Vereadores de Maringá aumentam salários de prefeito e secretários
PUBLICAÇÃO
terça-feira, 10 de junho de 2008
Fábio Cavazotti<BR>Reportagem Local 
A Câmara Municipal de Maringá aprovou ontem, em primeiro turno, por 13 votos a dois, reajuste de salário do prefeito, vice-prefeito e secretários municipais. O aumento deverá custar aproximadamente R$ 730 mil por ano entre 2009 e 2012. A medida passa por segunda votação na sessão de amanhã. Se aprovada, começa a vigorar na próxima legislatura, em janeiro do ano que vem.
Os maiores beneficiados foram os secretários e o vice-prefeito, que tiveram reajuste de 56% - de R$ 4.700 para R$ 7.430. Os vencimentos do prefeito passaram de R$ 11.500 para R$ 15 mil. O impacto financeiro do reajuste dos 20 secretários municipais será de aproximadamente R$ 655 mil anuais.
Na mesma sessão, os vereadores rejeitaram o aumento previsto para seus próprios salários, por 11 votos a quatro.
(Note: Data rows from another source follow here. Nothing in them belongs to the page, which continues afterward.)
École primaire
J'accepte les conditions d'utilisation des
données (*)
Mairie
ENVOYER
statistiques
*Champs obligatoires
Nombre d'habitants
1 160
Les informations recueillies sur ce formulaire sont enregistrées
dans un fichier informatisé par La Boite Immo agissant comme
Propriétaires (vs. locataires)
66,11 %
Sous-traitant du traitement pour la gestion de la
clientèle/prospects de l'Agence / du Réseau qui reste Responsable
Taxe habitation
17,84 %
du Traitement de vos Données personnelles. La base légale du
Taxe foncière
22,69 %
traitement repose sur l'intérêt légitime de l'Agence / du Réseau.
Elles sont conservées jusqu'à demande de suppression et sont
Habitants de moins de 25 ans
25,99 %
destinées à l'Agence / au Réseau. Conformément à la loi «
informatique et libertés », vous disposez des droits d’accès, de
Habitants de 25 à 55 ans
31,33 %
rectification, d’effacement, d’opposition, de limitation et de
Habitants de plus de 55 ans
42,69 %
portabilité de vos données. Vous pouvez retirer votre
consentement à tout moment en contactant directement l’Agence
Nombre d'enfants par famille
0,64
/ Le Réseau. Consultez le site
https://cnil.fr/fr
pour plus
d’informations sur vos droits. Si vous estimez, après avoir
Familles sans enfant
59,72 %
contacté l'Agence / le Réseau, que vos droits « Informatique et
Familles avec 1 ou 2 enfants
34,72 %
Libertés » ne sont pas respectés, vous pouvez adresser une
O resultado surpreendeu o próprio presidente da Câmara, John Alves Correa (PMDB), que faz parte do grupo majoritário no Legislativo. Ele disse que chegou à sessão disposto a também aprovar o reajuste para os parlamentares, mas acabou mudando o voto em cima da hora. Os únicos vereadores que votaram contra os dois aumentos foram Mário Verri (PT) e Humberto Henrique (PT).
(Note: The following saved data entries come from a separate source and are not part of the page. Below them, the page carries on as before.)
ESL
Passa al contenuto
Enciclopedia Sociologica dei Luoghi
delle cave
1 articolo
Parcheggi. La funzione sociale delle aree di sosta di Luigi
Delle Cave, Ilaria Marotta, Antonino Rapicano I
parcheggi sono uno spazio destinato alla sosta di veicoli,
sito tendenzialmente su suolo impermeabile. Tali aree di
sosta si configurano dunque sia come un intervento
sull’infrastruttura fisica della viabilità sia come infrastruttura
''Achei uma sacanagem. Nós imaginamos que haveria apenas dois votos contrários porque combinamos antes para votar favorável. Acontece que o projeto é polêmico e no decorrer da sessão alguns quiseram se aproveitar da pressão e posar de santinhos com a comunidade'', disparou o presidente. ''Para não deixar eles fazerem gentileza com nosso chapéu, também votamos contrariamente e derrubamos nosso aumento para o próximo mandato.''
Já o vereador Mário Verri (PT) afirmou que ''Maringá fez uma votação madura''.''Tivemos condição de debater e liberdade para votar. Depois de muito tempo, o resultado não foi aquele determinado pelo prefeito ou pelo presidente da Câmara'', disse.
Verri atribuiu parte da responsabilidade pelo resultado à pressão popular. As galerias da Câmara Municipal ficaram parcialmente ocupadas ontem por estudantes, funcionários públicos, representantes religiosos e população em geral. Na votação em segundo turno do reajuste para o prefeito, vice-prefeito e secretários, Verri pretende apresentar uma emenda visando reduzir o índice à inflação dos últimos quatro anos - de 14%. O vereador petista acredita que a possibilidade de aumento para os vereadores foi ''enterrada'' com o resultado de ontem. A proposta previa reajuste de R$ 5.700 para R$ 7.430 - o equivalente a 60% do vencimento de um deputado estadual.
O chefe de Gabinete da prefeitura, Ulisses Maia, disse que o aumento dos salários do primeiro escalão do Executivo terá impacto reduzido nas contas municipais. ''Apesar do percentual ser alto, o montante não é significativo'', alegou. De acordo com ele, o reajuste é justo porque o prefeito e os secretários ficaram sem recomposição salarial nas duas últimas gestões. ''Os valores estavam bem defasados e há dificuldade em manter os secretários municipais'', afirmou.